Zimage Base with SDXL Detailer and Refiner w/LoRA Manager

세부 정보

모델 설명

image_z_image_SDXL_Refiner

This ComfyUI workflow generates or processes images using ZImage Base model (Phase 1), refines them with SDXL-based models (Phase 2), applies automatic face and skin enhancement, followed by dual-stage upscaling.

Installation

Required Custom Nodes

Install via ComfyUI Manager:

  1. ComfyUI-Easy-Use - https://github.com/yolain/ComfyUI-Easy-Use

  2. ComfyUI-Levelpixel - https://github.com/levelpixel/ComfyUI-Levelpixel

  3. ComfyUI-Impact-Pack - https://github.com/ltdrdata/ComfyUI-Impact-Pack

  4. ComfyUI-Impact-Subpack - https://github.com/ltdrdata/ComfyUI-Impact-Subpack

  5. ComfyUI KJ Nodes - https://github.com/kijai/ComfyUI-KJNodes

  6. ComfyUI LoRA Manager - https://github.com/cubiq/ComfyUI_Lora_Manager

  7. ComfyUI-pysssss - https://github.com/pythongosssss/ComfyUI-Custom-Scripts

  8. ComfyUI Comfyroll Custom Nodes - https://github.com/Suzie1/ComfyUI_Comfyroll_CustomNodes

Required Model Files

Detection Models (ComfyUI/models/ultralytics/):

  • bbox/face_yolov8n_v2.pt - Face detection

  • segm/skin_yolov8n-seg_800.pt - Skin segmentation

SAM Model (ComfyUI/models/sams/):

  • sam_vit_b_01ec64.pth - Segment Anything Model

Checkpoints (ComfyUI/models/checkpoints/ or ComfyUI/models/unet/):

  • ZImage Base checkpoint (for Phase 1)

  • SDXL Refiner or any SDXL-based checkpoint (for Phase 2)

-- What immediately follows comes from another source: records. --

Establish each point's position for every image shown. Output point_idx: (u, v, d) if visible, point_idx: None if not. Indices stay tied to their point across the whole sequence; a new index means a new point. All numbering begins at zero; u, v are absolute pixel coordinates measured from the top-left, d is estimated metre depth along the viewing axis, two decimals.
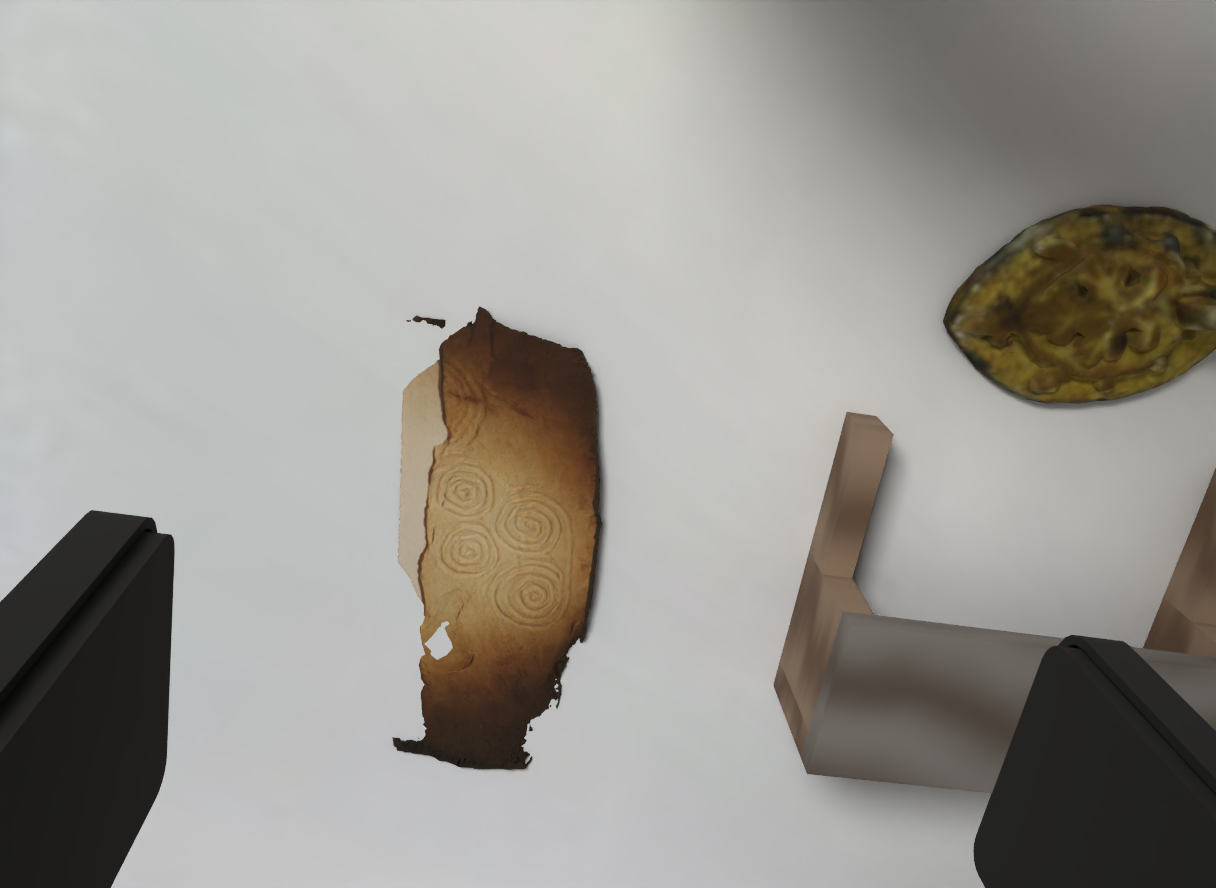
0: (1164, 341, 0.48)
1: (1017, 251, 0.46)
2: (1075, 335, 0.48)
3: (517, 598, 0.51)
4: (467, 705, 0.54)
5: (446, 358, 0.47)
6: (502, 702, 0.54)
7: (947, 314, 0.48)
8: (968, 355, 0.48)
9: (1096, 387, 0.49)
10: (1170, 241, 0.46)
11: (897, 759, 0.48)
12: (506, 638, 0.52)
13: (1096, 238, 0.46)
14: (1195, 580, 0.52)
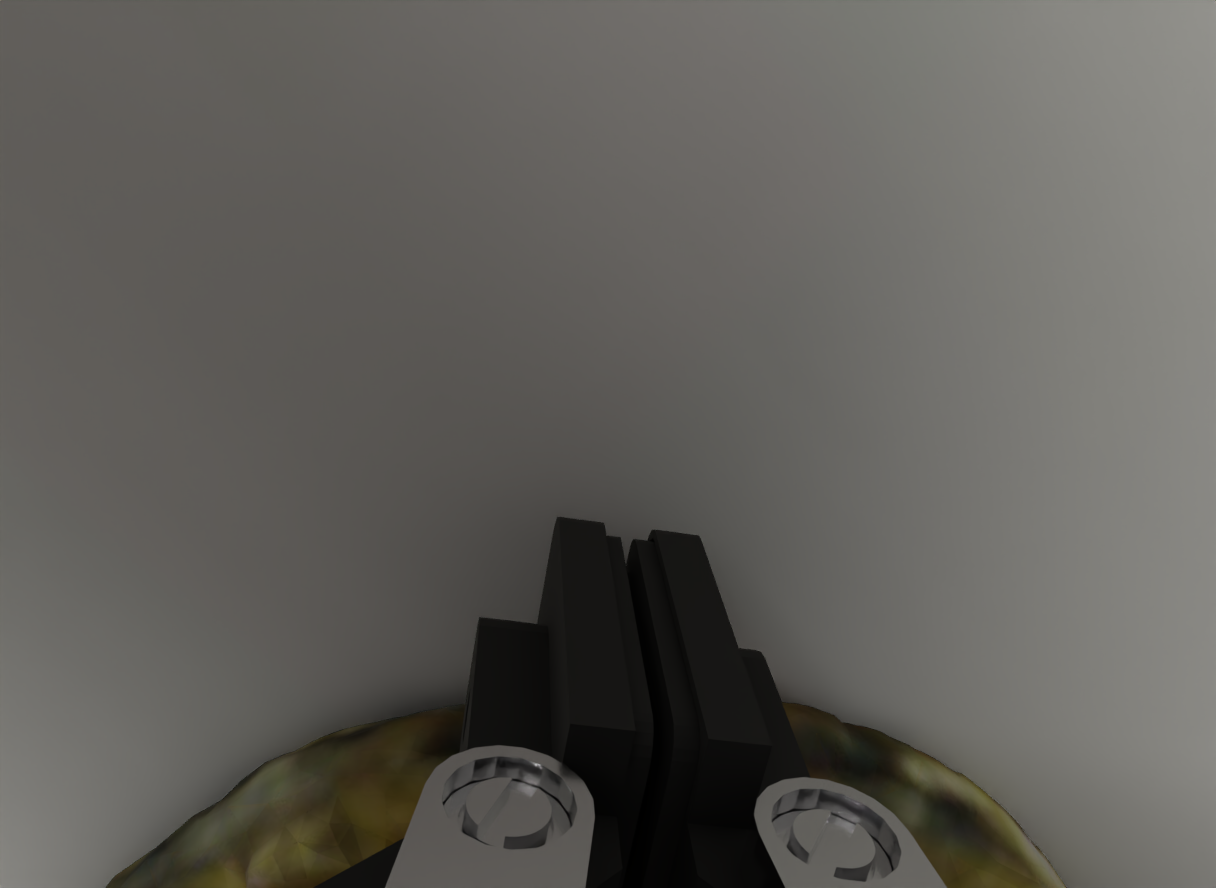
0: None
1: (202, 865, 0.13)
2: None
3: None
4: None
5: None
6: None
7: None
8: None
9: None
10: None
11: None
12: None
13: None
14: None
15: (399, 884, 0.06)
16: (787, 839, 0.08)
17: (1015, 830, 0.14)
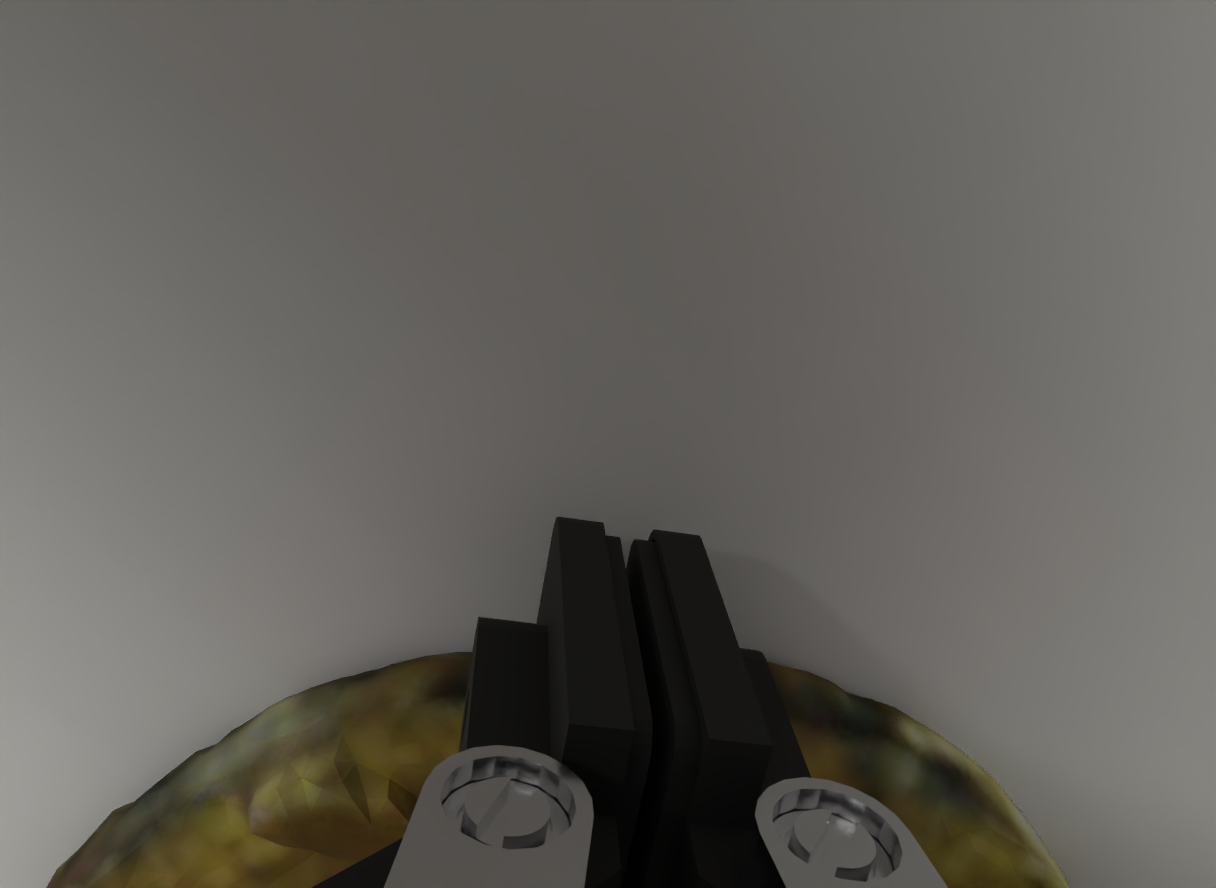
0: None
1: (204, 799, 0.13)
2: None
3: None
4: None
5: None
6: None
7: None
8: None
9: None
10: None
11: None
12: None
13: None
14: None
15: (398, 884, 0.06)
16: (788, 839, 0.08)
17: (1006, 797, 0.14)
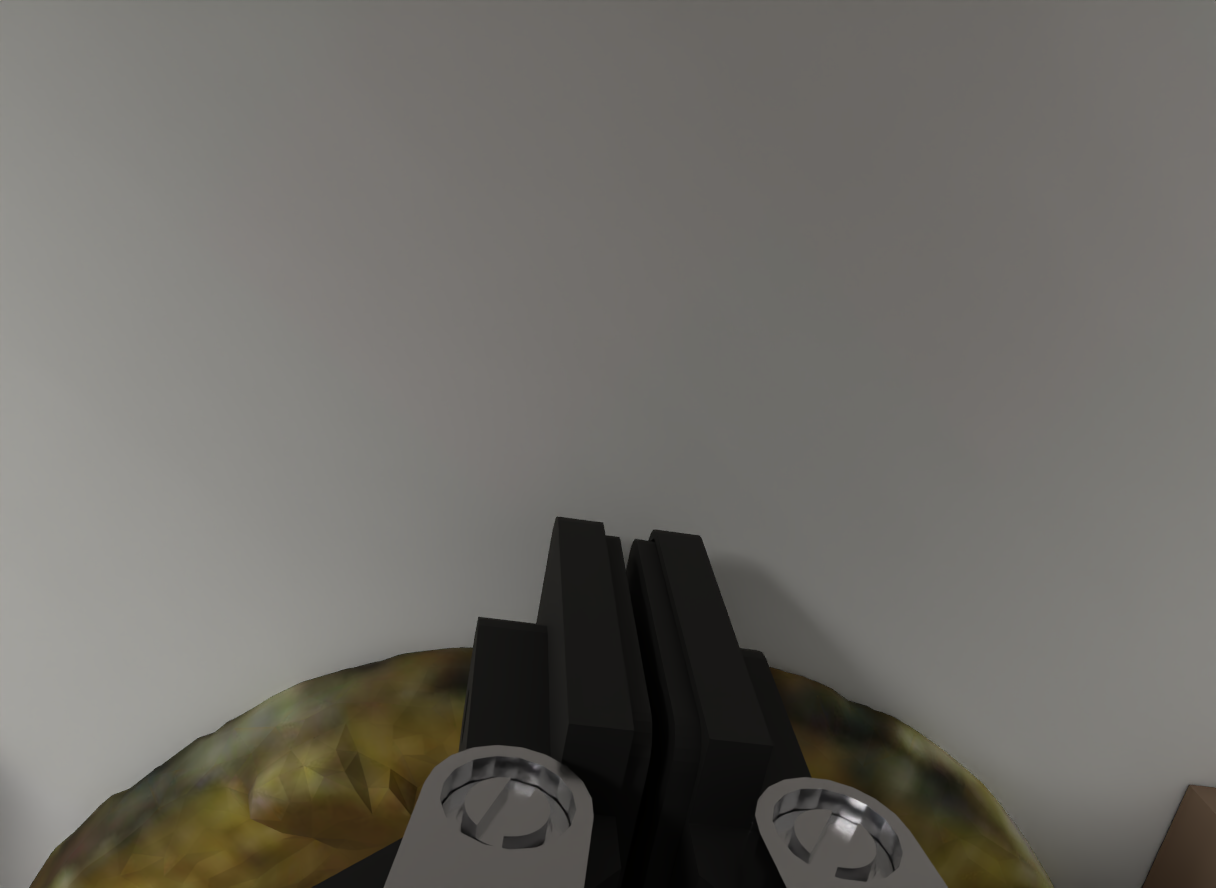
0: None
1: (205, 784, 0.13)
2: None
3: None
4: None
5: None
6: None
7: None
8: None
9: None
10: None
11: None
12: None
13: None
14: None
15: (397, 883, 0.06)
16: (789, 839, 0.08)
17: (999, 806, 0.14)
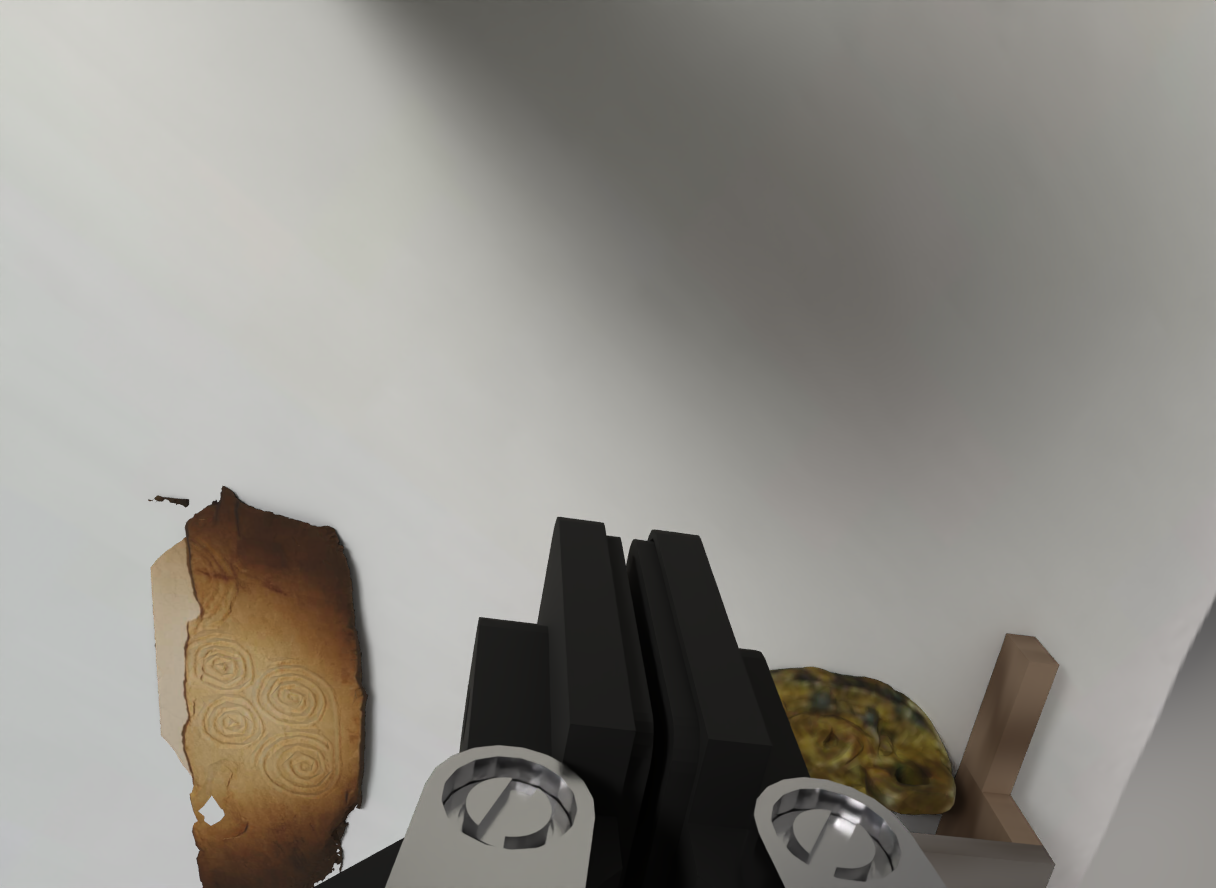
0: None
1: None
2: None
3: (287, 767, 0.50)
4: (245, 870, 0.52)
5: (191, 536, 0.46)
6: (282, 868, 0.52)
7: None
8: None
9: None
10: (870, 716, 0.50)
11: None
12: (279, 806, 0.51)
13: (804, 701, 0.50)
14: (986, 748, 0.51)
15: (399, 883, 0.06)
16: (787, 839, 0.08)
17: (932, 725, 0.52)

Upscale Models (ComfyUI/models/upscale_models/):

  • RealESRGAN_x4plus.pth or similar

Detection models and SAM download automatically on first use or from: https://github.com/ltdrdata/ComfyUI-Impact-Pack

Workflow Structure

Input Selection

Uses CR Latent Input Switch to choose between:

  • Input 1: Uploaded image (LoadImage → VAEEncode)

  • Input 2: Empty latent for generation from scratch (default: 896x1152)

Phase 1: ZImage Base Generation

  • Processes selected input using ZImage Base checkpoint

  • Default settings: 50 steps, CFG 5, uni_pc_bh2 sampler, ddim_uniform scheduler

  • Supports LoRAs via first Lora Loader

  • Output goes to Phase 2

Phase 2: SDXL Refiner

  • Refines Phase 1 output using SDXL-based checkpoint

  • KSamplerAdvanced settings: 50 steps, CFG 1.9, start step 40

  • Sampler: dpmpp_3m_sde_gpu, Scheduler: beta57

  • Supports multiple LoRAs via "Phase 2 Lora Loader"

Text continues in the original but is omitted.